How should I recover from this state?
I could set a timeout and assume the connection is lost if the function does not return within that period and try to establish connection with a different kafka server. However, the disconnect function does not return either when connection is lost. How do I perform the necessary clean up without the disconnect function?
Thanks in advance
Hi there,
Firstly, librdkafka internally manages connection state, so it's okay to get disconnected as long as it is recoverable. Are you talking about a situation where you get disconnected while committing and it cannot reconnect?
Second, you can specify multiple brokers comma separated as your metadata.broker.list to give it more to choose from when bootstrapping, but librdkafka also uses the metadata to discover other hosts it should connect to, and it uses that metadata to determine where to write/read as well. The natural consequence of this is that there should be some level of fault tolerance.

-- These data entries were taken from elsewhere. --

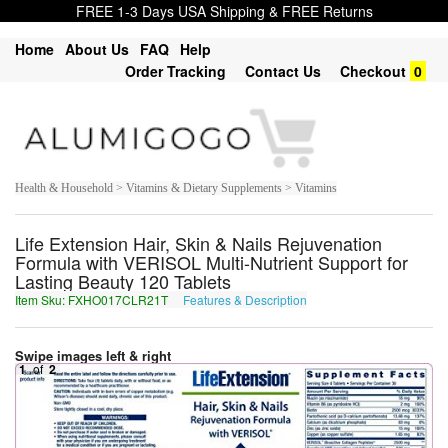
FREE 1-3 Days USA Shipping & FREE Returns
Home
About Us
FAQ
Help
Order Tracking
Contact Us
Checkout
0
Health & Household > Vitamins & Dietary Supplements > Vitamins
Life Extension Hair, Skin & Nails Rejuvenation
Formula with VERISOL Multi-Nutrient Support for
Lasting Beauty 120 Tablets
Item Sku: FXHO017CLR21T
Features & Description
SKUB017PYE21G
Swipe images left & right
1
of
2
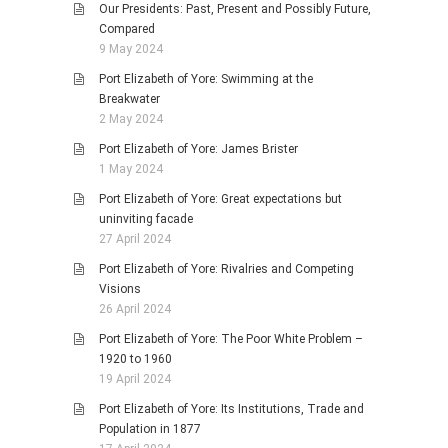
Our Presidents: Past, Present and Possibly Future,
Compared
9 May 2024
Port Elizabeth of Yore: Swimming at the
Breakwater
2 May 2024
Port Elizabeth of Yore: James Brister
1 May 2024
Port Elizabeth of Yore: Great expectations but
uninviting facade
27 April 2024
Port Elizabeth of Yore: Rivalries and Competing
Visions
26 April 2024
Port Elizabeth of Yore: The Poor White Problem –
1920 to 1960
19 April 2024
Port Elizabeth of Yore: Its Institutions, Trade and
Population in 1877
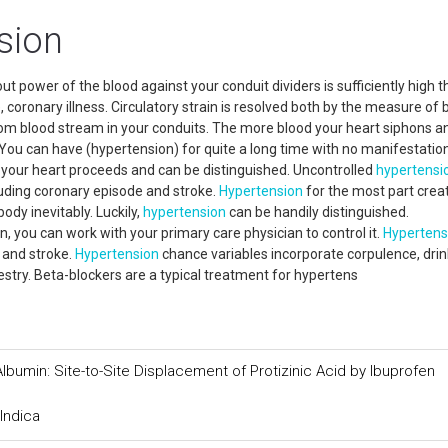
sion
t power of the blood against your conduit dividers is sufficiently high th
 coronary illness. Circulatory strain is resolved both by the measure of 
om blood stream in your conduits. The more blood your heart siphons a
n. You can have (hypertension) for quite a long time with no manifestatio
d your heart proceeds and can be distinguished. Uncontrolled
hypertensi
uding coronary episode and stroke.
Hypertension
for the most part crea
dy inevitably. Luckily,
hypertension
can be handily distinguished.
 you can work with your primary care physician to control it.
Hypertens
 and stroke.
Hypertension
chance variables incorporate corpulence, drin
stry. Beta-blockers are a typical treatment for hypertens
lbumin: Site-to-Site Displacement of Protizinic Acid by Ibuprofen
Indica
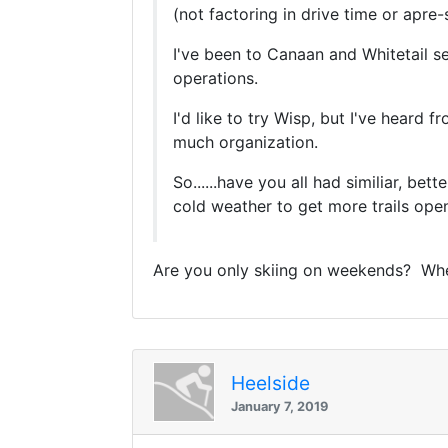
(not factoring in drive time or apre-s
I've been to Canaan and Whitetail se
operations.
I'd like to try Wisp, but I've heard 
much organization.
So......have you all had similiar, be
cold weather to get more trails op
Are you only skiing on weekends? When 
Heelside
January 7, 2019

Second, there are some outstanding issues with consumer.disconnect. librdkafka tries to clean up when you close a handle, but it is currently hanging in certain situations (usually after messages have been read). I can reproduce the issue, but I don't yet have a fix (and am not certain I can even make one on my side). But if the broker goes down when you try to call disconnect, it will likely hang for quite a while trying to reconnect to give kafka the information it needs to remove it from the consumer group, and everything that kafka does to manage consumers in the group.
There is a configuration property you can set to hopefully mitigate the amount of time all of this takes. It's called session.timeout.ms. The max timeout is apparently 3 times the value you enter here, and it defaults to 30,000 ms.
Hope this helps!
Thanks for the quick reply.
The steps I am going through is:
- Connect consumer to kafka
- Wait until consumer accepts a message
- Kill the kafka instance that the consumer is connected to before consumer commits.
- Consumer calls commit and hangs (well pass 3 * 30,000 ms)
An error (Broker transport failure) is emitted only if I restart kafka and the connection is reestablished. This also happens when I specify multiple kafka brokers. The error event is only emitted after the originally connected kafka broker is restarted.
Is this part of a test suite you're writing or does this actually happen on occasion?
I'm currently using KafkaConsumer::commit which is a blocking call. Perhaps if I change it to commitAsync it won't block the rest of librdkafka from doing connection checking. But it looks like this may be a race condition, and I'm wary to make the change to commitAsync
Also if you happen to have code showing this issue, can you send it to me? I would like to make modifications to the underlying c++ and run your reproduced test case to see how the changes affect it :)
I'm testing failure cases and see how I should recover from them. I am seeing this issue consistently.
Here is a script that can reproduce the issue: https://gist.github.com/jackyjieliu/5c4c03e5884362d3fb1706bbc582f316
If you kill kafka when it is processing a message, the commit call would hang and the call back is never called.
Thanks for looking into this!
I haven't forgotten about this!
There are a few issues related to disconnects that I'm trying to clean up in case they fix this issue. Then I will investigate it separately! :)
@jackyjieliu @webmakersteve were you able to find the underlying problem to this issue?